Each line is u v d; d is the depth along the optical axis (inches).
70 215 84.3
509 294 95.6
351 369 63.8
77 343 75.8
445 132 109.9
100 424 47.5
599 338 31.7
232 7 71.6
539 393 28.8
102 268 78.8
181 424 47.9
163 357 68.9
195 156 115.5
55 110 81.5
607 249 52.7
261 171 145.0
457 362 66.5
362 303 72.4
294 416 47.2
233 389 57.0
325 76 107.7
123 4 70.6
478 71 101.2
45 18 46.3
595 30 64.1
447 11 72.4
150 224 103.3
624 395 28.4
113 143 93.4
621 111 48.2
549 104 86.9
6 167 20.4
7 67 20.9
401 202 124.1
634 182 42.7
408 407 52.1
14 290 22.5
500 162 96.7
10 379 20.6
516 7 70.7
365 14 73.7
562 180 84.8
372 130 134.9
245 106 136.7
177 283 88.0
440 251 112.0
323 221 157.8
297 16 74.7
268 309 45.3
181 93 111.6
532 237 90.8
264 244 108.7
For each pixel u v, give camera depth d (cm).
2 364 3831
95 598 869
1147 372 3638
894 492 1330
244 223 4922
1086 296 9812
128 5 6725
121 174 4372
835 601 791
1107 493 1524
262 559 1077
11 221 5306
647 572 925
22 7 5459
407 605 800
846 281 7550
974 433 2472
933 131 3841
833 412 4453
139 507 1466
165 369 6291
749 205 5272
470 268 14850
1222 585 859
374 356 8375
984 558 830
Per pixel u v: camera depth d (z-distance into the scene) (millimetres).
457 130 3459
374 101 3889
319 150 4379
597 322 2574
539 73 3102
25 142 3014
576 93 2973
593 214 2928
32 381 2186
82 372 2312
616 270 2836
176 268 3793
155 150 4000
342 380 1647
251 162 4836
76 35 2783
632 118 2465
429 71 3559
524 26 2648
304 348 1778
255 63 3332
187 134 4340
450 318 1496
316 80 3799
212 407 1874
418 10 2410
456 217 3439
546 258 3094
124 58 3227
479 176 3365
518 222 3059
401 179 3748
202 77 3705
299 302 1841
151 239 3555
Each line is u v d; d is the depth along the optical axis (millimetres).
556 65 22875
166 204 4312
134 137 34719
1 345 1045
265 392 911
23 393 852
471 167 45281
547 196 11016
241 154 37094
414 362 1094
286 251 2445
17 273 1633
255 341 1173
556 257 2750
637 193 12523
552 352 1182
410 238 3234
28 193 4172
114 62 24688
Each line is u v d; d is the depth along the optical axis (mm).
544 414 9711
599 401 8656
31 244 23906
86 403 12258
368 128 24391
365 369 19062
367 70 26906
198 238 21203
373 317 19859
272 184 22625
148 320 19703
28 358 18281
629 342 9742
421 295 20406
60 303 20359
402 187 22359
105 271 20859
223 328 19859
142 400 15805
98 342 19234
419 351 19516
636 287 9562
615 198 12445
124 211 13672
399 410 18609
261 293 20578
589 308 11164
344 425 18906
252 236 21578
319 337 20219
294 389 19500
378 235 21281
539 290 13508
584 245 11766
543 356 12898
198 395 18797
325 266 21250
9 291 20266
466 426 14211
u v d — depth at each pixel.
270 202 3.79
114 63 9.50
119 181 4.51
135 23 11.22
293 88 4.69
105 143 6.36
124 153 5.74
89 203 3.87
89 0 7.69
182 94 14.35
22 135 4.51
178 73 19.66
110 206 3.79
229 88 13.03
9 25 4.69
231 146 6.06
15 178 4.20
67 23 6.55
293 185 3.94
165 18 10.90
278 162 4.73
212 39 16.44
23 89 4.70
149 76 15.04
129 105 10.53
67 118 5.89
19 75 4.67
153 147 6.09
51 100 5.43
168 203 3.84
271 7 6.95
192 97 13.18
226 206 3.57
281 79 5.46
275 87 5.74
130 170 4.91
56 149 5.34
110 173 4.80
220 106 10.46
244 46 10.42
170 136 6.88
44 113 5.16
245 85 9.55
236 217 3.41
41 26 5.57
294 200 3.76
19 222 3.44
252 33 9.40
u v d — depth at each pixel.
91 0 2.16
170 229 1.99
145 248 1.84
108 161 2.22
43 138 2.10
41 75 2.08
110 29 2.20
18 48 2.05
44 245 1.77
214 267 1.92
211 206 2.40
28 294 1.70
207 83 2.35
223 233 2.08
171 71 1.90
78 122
────────────────
→ **About this task**:
Working from the entries above, find every line in which the word "optical" occurs and copy it.

→ **Final answer**:
Each line is u v d; d is the depth along the optical axis (inches).
Each line is u v d; d is the depth along the optical axis (millimetres).
Each line is u v d; d is the depth along the optical axis (mm).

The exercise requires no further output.